Bangcoc - Um dia depois de um emissário da Junta Militar se reunir com a líder da oposição de Mianmá, Aung San Suu Kyi, centenas de policiais ocuparam as ruas de Yangun, onde, há exatamente um mês, começaram as maiores protestos em favor da democracia no país.
A Polícia montou controles de segurança e postou agentes armados com fuzis em diversos pontos de Yangun. O patrulhamento é mais intenso nas ruas de acesso aos pagodes de Sule e Shwedagon, os pontos de concentração das centenas de milhares de pessoas que apoiaram os protestos antigovernamentais liderados pelos monges.
Em algumas ruas da parte antiga da cidade, a Polícia também estendeu cercas de arame farpado. Membros da milícia pró-governamental Associação para o Desenvolvimento e a Solidariedade da União de Mianmar patrulhavam as ruas, armados com varas, segundo informou a rádio "Mizzima".
O reforço das medidas de segurança veio um dia depois de as autoridades militares admitirem que estão desenvolvendo uma ampla operação policial para capturar "falsos" monges budistas ligados à organização das manifestações.
"Os membros da Frente Nacional de Monges são em sua maioria ex-presidiários. Os monges falsos que lideraram os protestos violaram as normas religiosas e serão acusados", disse o ministro de Assuntos Religiosos, general Thura Myint, ao jornal "Nova Luz de Mianmar", órgão de propaganda do regime.
A ampla presença policial marcou o fim do período da quaresma budista. Nesta festividade, que marca o início da peregrinação de milhares de monges, as pessoas comparecem em grande número aos pagodes.
Desde que as forças de segurança aplacaram a tiros e aos tabefes as manifestações pacíficas do setembro passado, os mosteiros são vigiados e inspecionados regularmente, e a Polícia restringe a saída dos monges à rua, segundo diferentes versões de residentes em Yangun.
Enquanto continua a perseguição de religiosos, alguns monges buscam refúgio na vizinha Tailândia. Foi o caso de Askin Kovida, considerado o principal organizador das manifestações contra a Junta Militar. Segundo a imprensa tailandesa, ele atravessou a fronteira para escapar da detenção.
Kovida, o monge mais procurado pelas forças de segurança, cruzou a fronteira na semana passada, ilegalmente. Ele utilizou a passagem de Mae Sot, cerca de 400 quilômetros a noroeste de Bangcoc. Vestindo roupas civis e com um crucifixo no pescoço, ele apresentou documentação falsa.

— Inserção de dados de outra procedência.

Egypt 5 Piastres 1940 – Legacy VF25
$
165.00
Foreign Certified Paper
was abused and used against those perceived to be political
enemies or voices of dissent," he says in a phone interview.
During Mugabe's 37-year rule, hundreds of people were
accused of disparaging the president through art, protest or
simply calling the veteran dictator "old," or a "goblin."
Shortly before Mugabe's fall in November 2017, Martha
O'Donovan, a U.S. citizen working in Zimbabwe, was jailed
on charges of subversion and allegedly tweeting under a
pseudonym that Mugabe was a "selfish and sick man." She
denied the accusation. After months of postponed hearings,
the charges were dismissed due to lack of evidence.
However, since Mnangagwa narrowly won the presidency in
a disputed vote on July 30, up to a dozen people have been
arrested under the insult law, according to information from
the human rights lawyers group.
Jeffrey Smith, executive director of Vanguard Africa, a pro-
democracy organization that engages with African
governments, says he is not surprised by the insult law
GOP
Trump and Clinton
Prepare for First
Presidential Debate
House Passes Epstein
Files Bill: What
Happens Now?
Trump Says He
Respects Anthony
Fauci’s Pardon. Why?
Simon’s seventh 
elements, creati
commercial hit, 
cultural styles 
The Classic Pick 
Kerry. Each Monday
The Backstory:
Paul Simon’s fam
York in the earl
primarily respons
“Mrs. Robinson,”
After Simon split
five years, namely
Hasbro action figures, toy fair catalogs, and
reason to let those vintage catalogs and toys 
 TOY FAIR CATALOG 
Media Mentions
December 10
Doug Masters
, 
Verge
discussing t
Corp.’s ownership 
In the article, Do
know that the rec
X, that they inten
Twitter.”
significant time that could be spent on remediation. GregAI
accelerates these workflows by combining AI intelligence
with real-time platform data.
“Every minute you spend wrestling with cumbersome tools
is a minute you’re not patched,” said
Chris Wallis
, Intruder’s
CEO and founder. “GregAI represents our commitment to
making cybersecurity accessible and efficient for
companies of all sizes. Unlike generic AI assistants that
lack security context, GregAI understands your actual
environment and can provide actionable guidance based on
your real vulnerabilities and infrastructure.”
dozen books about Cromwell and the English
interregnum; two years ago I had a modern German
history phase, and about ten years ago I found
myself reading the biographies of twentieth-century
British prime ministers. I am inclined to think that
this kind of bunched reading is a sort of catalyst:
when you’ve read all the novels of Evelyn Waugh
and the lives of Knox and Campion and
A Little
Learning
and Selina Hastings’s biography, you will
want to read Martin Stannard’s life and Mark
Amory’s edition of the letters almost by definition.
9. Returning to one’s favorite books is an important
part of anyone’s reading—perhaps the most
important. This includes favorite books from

A Junta Militar admite que 10 pessoas morreram durante a repressão dos protestos e 3 mil manifestantes foram detidos. Mas o enviado da ONU para Mianmá, o brasileiro Paulo Sérgio Pinheiro, acredita que o número é bem maior. Fontes da dissidência calculam 200 mortos e mais de 6 mil detidos.
O reforço na segurança em Yangun se segue também ao encontro de ontem entre Suu Kyi e o ministro do Trabalho, general Aung Kyi. O militar é o interlocutor oficial da Junta com a oposição e com as Nações Unidas.

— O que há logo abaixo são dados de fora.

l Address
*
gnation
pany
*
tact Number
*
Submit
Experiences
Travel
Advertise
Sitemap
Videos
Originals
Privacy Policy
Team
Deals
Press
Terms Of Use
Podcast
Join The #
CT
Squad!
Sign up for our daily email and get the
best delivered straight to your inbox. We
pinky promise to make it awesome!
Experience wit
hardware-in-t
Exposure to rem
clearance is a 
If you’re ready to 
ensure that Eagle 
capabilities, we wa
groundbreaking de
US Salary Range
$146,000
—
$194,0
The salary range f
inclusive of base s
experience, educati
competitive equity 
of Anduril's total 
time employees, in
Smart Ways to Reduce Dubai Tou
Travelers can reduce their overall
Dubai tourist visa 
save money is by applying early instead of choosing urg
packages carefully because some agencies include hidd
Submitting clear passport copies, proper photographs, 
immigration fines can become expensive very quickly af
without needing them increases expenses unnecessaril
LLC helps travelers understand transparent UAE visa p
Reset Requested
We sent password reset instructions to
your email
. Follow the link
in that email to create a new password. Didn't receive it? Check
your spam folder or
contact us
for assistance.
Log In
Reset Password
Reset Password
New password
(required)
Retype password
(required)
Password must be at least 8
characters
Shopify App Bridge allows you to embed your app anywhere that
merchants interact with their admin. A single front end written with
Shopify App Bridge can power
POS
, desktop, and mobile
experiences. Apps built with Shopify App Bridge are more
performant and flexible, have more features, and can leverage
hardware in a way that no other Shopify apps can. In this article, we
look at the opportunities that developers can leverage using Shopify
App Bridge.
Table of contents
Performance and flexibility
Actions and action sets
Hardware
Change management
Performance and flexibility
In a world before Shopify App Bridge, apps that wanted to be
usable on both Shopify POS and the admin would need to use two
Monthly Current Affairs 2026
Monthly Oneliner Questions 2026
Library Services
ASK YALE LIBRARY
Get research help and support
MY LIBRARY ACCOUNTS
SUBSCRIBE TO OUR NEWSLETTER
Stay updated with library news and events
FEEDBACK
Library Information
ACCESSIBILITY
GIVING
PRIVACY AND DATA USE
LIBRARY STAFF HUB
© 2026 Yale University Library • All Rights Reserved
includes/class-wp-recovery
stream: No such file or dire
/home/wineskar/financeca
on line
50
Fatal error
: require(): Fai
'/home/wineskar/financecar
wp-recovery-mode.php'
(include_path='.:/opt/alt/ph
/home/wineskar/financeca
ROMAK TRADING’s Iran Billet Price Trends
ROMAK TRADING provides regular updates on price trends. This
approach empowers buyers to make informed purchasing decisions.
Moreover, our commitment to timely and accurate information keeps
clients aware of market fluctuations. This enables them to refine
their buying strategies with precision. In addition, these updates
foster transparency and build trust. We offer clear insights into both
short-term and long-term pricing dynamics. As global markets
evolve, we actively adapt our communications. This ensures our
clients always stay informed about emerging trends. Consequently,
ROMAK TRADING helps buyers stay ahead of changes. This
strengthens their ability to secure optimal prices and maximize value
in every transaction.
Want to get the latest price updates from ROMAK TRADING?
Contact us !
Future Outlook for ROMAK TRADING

Suu Kyi, chefe da Liga Nacional pela Democracia (LND), cumpre prisão domiciliar em Yangun desde junho de 2003. O conteúdo da conversa com o ministro não foi divulgado, mas fontes da LND consideraram o encontro, cujas imagens foram divulgadas pela televisão estatal, um sinal de que a Junta está cedendo à pressão exterior.
"O encontro é um sinal de que pode haver diálogo", disse em comunicado Nyan Win, porta-voz da LND.
A LND considerou positiva a libertação, na quinta-feira, de 50 membros do grupo que estavam na prisão de segurança máxima Insein. Hla Pe, integrante da executiva do partido, estava entre os presos.
Dezenas de membros e simpatizantes do partido de Suu Kyi foram presos em suas casas durante as batidas após as manifestações.
Mianmar é governada pelos militares desde 1962 e não realiza eleições parlamentares desde 1990. Na ocasião, o partido oficial perdeu para a LND de Suu Kyi, mas os generais não reconheceram o resultado das urnas.